Jesse Benton said the agreement calls for the libertarian congressman from Texas to get 17 additional delegates from Louisiana, as well as three more delegates and two alternates from Massachusetts, The New York Times reported.
The status of delegates from Main was still up in the air, the newspaper said, but Benton said there was a proposal to split that state's delegates between Paul and Romney.
The Times said a Republican National Committee official confirmed the deal.
The Paul campaign also has had influence as the party developed its platform, the Times said, with a plank calling for an audit of the Federal Reserve.
The Times noted Paul is not on the roster of speakers at the GOP national convention next week in Tampa, Fla., though his son, U.S. Sen. Rand Paul of Kentucky, is.
The delegate deal headed off a potential political brouhaha at the convention. The Republican National Committee had concerns Paul supporters from at least six states would disrupt the convention, where Romney is to be formally named the GOP's presidential nominee.
The Portland (Maine) Press Herald had reported earlier the committee had told 20 Maine delegates who support Ron Paul they may not be seated. Republican Maine Gov. Paul LePage threatened to boycott the convention, which starts Monday, if those elected delegates are not seated.
The committee had said Massachusetts and Louisiana Paul delegates would also not be seated, Examiner.com reported.
Ron Paul ended active campaigning May 14 to focus on state delegate-selection conventions.
He failed July 14 to win a plurality of delegates at the final state Republican convention in Nebraska, ending his ability to ensure a speaking spot at the national convention.
The threat by a Paul campaign attorney Monday that Paul supporters from across the country would withhold their votes from Romney followed an Aug. 10 decision by the contests committee that procedures used at the chaotic and sometimes violent Oklahoma Republican Convention May 11-12 to select 25 delegates and alternatives to the convention out of a total of 43 were appropriate.
Paul supporters, some claiming to have been physically attacked at the convention by Romney supporters, alleged many party and parliamentary rules, as well as state law, were not followed.
GOP Oklahoma Gov. Mary Fallin was booed at the convention when she said the party's single goal was to elect Romney as president.
Romney, a former governor of Massachusetts, finished second in Oklahoma's March 6 presidential primary, losing to former U.S. Sen. Rick Santorum of Pennsylvania.
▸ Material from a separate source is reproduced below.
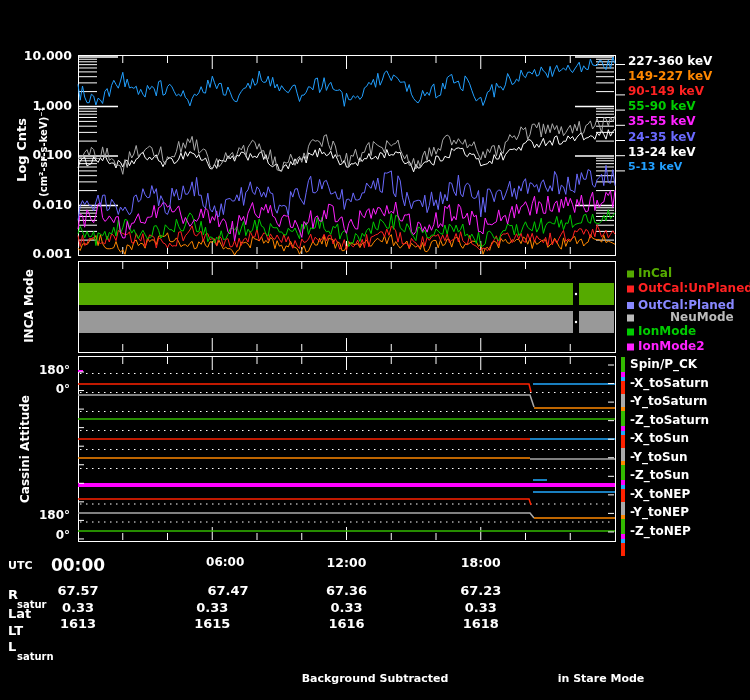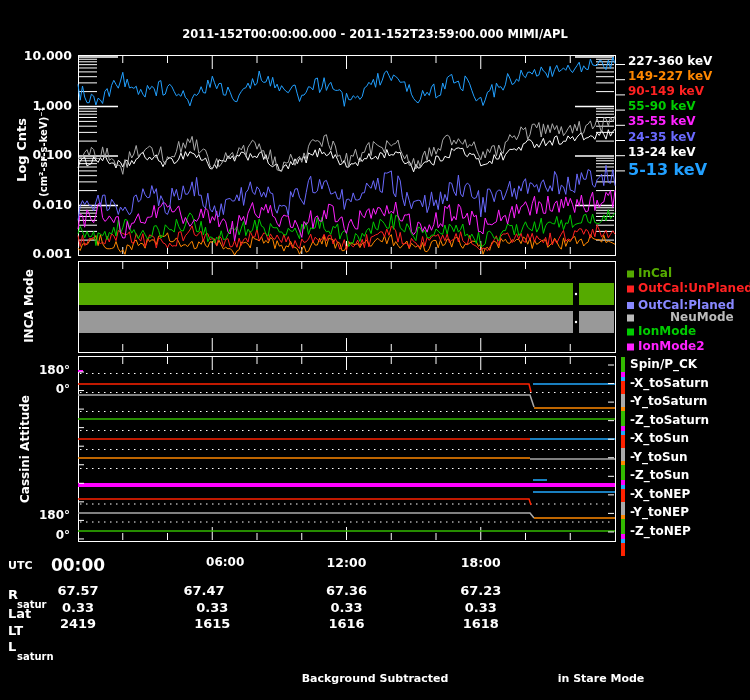"2011-152T00:00:00.000 -" div.lbl { html: <div>2011-152T00:00:00.000 - 2011-152T23:59:00.000 MIMI/APL</div> -> none }
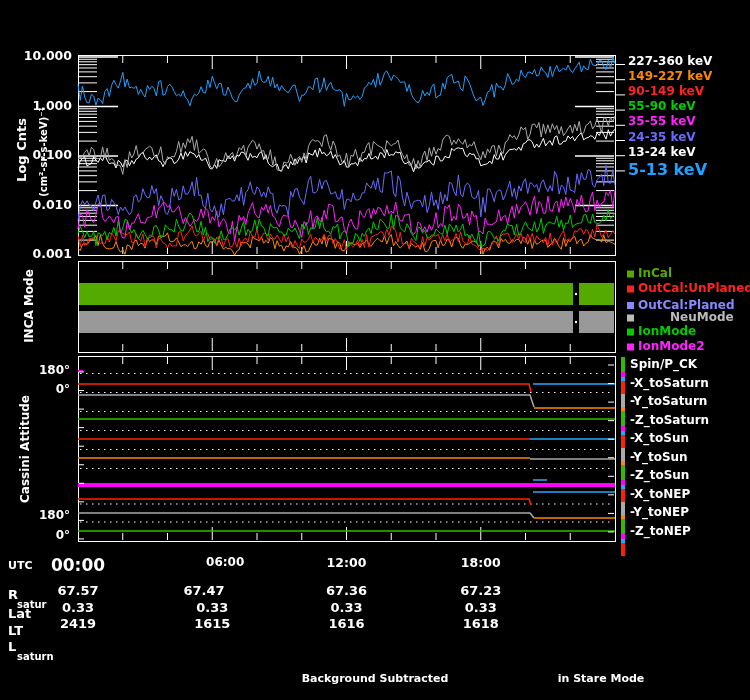"5-13 keV" div.lbl { font-size: 16px -> 11px }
Paul won no delegates in the vote.
At one point during a challenging moment at the convention, the overhead lights were turned off and a room partition was moved across the room, isolating many attendees from the rest of the body, video aired by KFOR-TV, Oklahoma City, indicated.
The Paul attorney's threat received a cold response from a high-level convention official.
"That this lawyer turned a rules challenge into political blackmail was thuggish and certainly not the way to restore the first principles of this republic, which is the professed aim of the Ron Paul revolution," convention Vice Chairman Solomon Yue told The Washington Times.
Oklahoma GOP Chairman Matt Parnell revealed the threat during a live Times webcast that featured Parnell and RNC Chairman Reince Priebus as guests.
The threat would have little effect on the Nov. 6 presidential election's outcome in Oklahoma, which is one of the strongest Republican states in the union, but could tip the balance in swing states such as Colorado and New Hampshire, which have concentrations of "Paulites," the Times said.